Problem description: Print the data once more, exactly as given. Drop the pictures.

(Photographed scenes with cuboids)

:::::

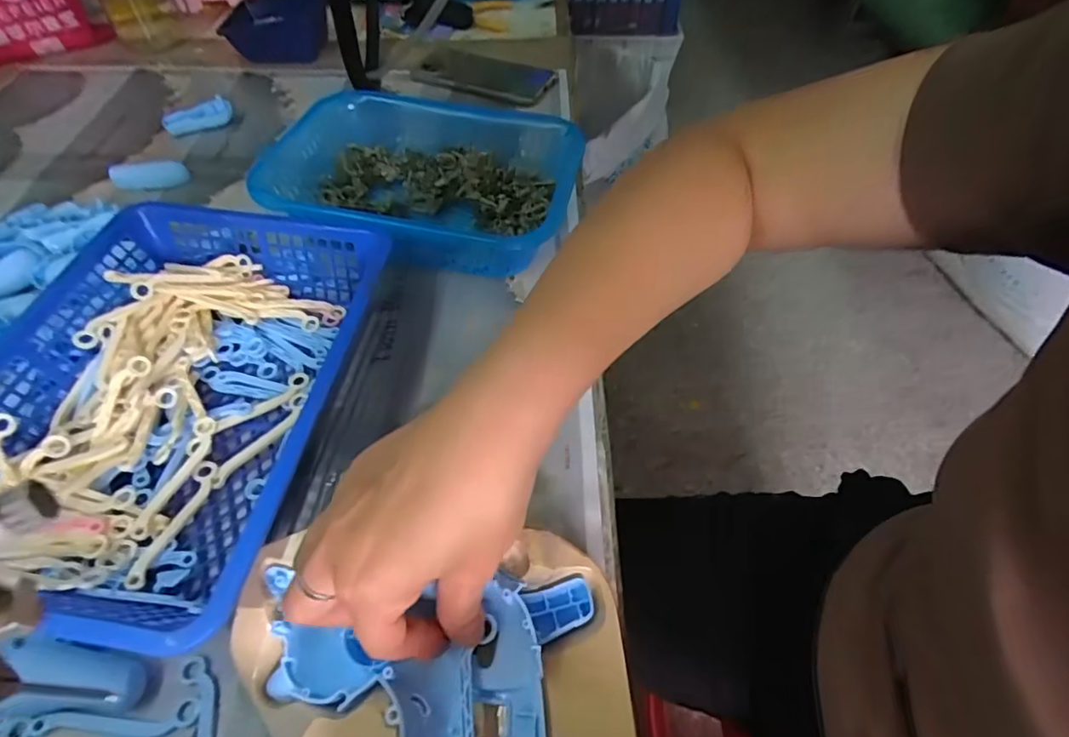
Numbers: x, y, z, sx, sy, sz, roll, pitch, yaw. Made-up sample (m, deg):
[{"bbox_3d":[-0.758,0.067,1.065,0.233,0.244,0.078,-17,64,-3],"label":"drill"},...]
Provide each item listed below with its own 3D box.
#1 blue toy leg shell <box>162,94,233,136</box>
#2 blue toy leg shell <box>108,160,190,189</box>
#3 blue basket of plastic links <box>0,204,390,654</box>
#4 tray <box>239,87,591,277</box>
[{"bbox_3d":[-0.356,-0.266,0.593,0.069,0.023,0.021,-33,61,-24],"label":"blue toy leg shell"},{"bbox_3d":[-0.372,-0.186,0.536,0.068,0.018,0.025,-7,53,-8],"label":"blue toy leg shell"},{"bbox_3d":[-0.235,0.012,0.359,0.201,0.056,0.280,10,53,5],"label":"blue basket of plastic links"},{"bbox_3d":[-0.103,-0.161,0.495,0.263,0.067,0.195,17,54,10],"label":"tray"}]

:::::

Output for this task:
Numbers: x, y, z, sx, sy, sz, roll, pitch, yaw. Made-up sample (m, deg):
[{"bbox_3d":[-0.758,0.067,1.065,0.233,0.244,0.078,-17,64,-3],"label":"drill"},...]
Provide each item listed below with its own 3D box.
#1 blue toy leg shell <box>162,94,233,136</box>
#2 blue toy leg shell <box>108,160,190,189</box>
#3 blue basket of plastic links <box>0,204,390,654</box>
#4 tray <box>239,87,591,277</box>
[{"bbox_3d":[-0.356,-0.266,0.593,0.069,0.023,0.021,-33,61,-24],"label":"blue toy leg shell"},{"bbox_3d":[-0.372,-0.186,0.536,0.068,0.018,0.025,-7,53,-8],"label":"blue toy leg shell"},{"bbox_3d":[-0.235,0.012,0.359,0.201,0.056,0.280,10,53,5],"label":"blue basket of plastic links"},{"bbox_3d":[-0.103,-0.161,0.495,0.263,0.067,0.195,17,54,10],"label":"tray"}]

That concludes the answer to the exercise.